やはり人間臭さの表現と万国共通の気まずさを直視させる演出は一級品。眉をひそめつつ爆笑させてくれる皮肉に満ちた会話は素晴らしい。
パート2の遭難までが冗長に感じるが、それらは遭難までの振りなので仕方なしと思う。そこでの船長の振る舞いや会話は特に"逆転"の要素にも絡んでくるのでやはり仕方なしと思う。
ラストに関しては、「ヤヤは殴られずに2人でキャンプに帰り報告を聞いたカールは喜び急いで島の反対側へ向かう」といったものだと思った。そう感じた後に他の可能性、パターンも考えたが直感的に思った上記の感想は揺るぎなかった。

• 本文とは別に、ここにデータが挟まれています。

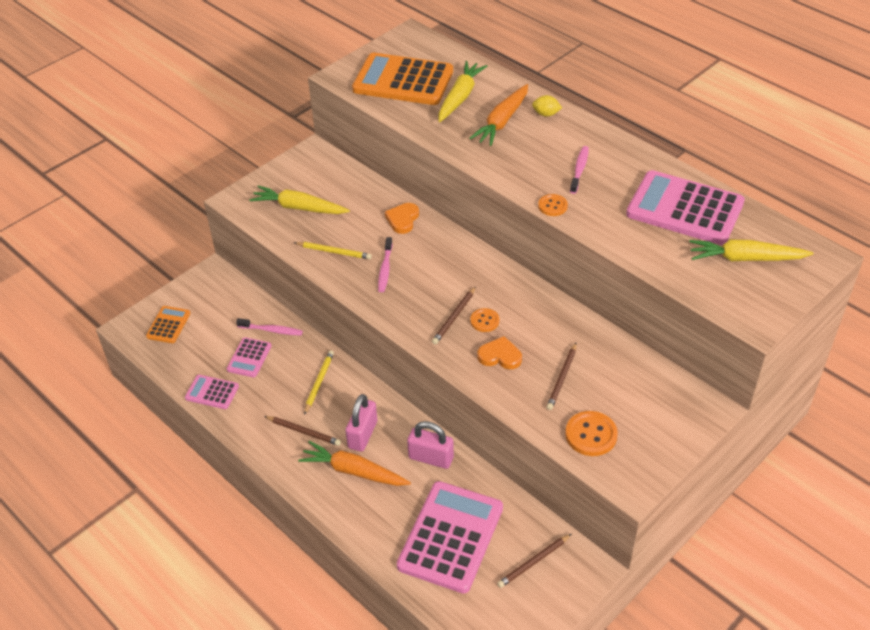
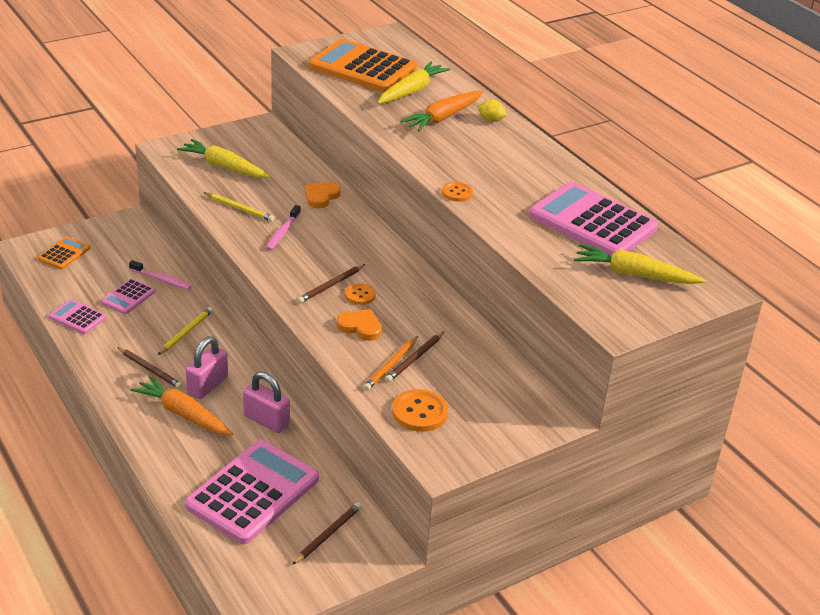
camera: 10 degrees right, 10 degrees down
(534, 562) = (327, 534): brown pencil -> brown pencil turned 150 degrees clockwise
(545, 391) = (391, 365): none -> orange pencil
(579, 170) = (500, 170): pink toothbrush -> none

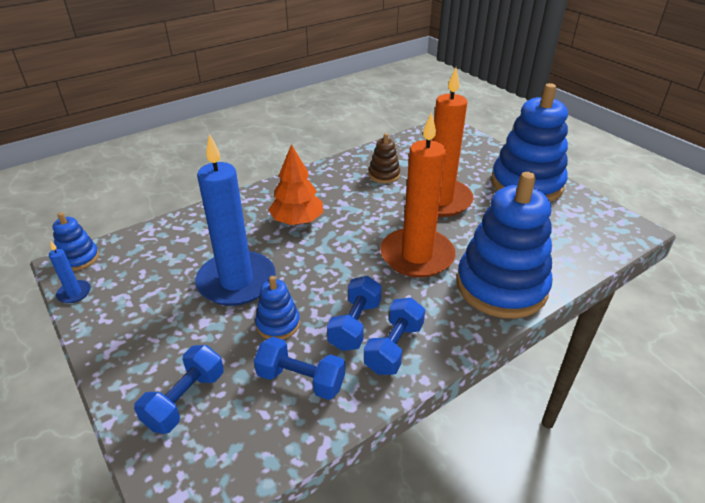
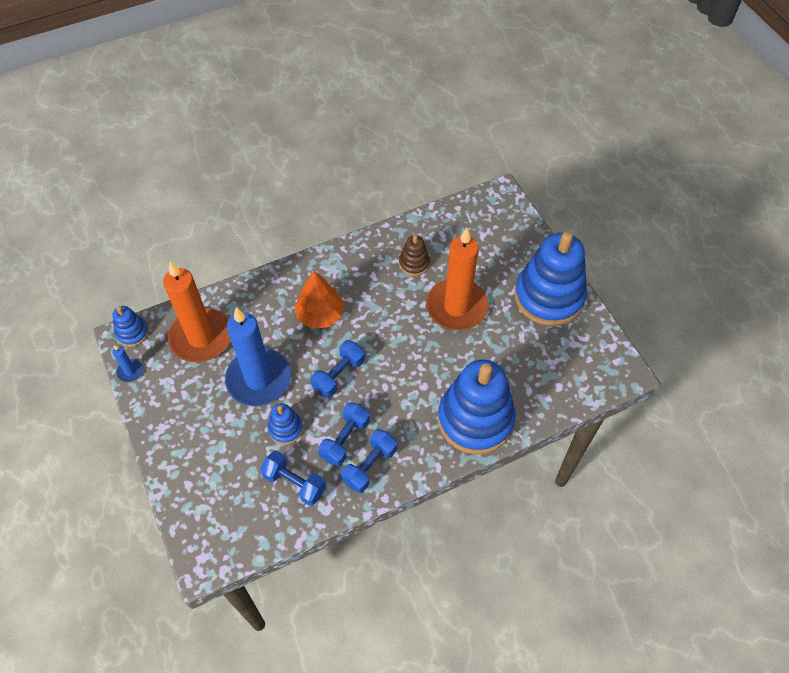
camera: 10 degrees right, 20 degrees up
(185, 400) = (211, 486): blue dumbbell -> blue dumbbell (339, 375)
(417, 256) = (415, 374): orange candle -> orange candle (201, 337)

ただこれは一見"どのキャラクターに感情移入するか"ということがラストシーンの捉え方に影響するようにも見えるが、モデル2人には冒頭のやりとりなどからも不快感を与える構成になっているため感情移入はしづらいので、どうしてもアビゲイル側に立った視点になってしまいがちとなる。だが「あの特定のシチュエーションでは逆転していたが、それ以外のこの世ではすべからく富や名声が支配する側に立っている」という事実を理解している以上は一種の諦めとして遭難メンバーが脱出することをゴールに映画を観ており、このままサバイバルしてアビゲイルがキャプテンのままいて欲しいという気持ちのままエンディングを迎えるのは私は難しいように思った。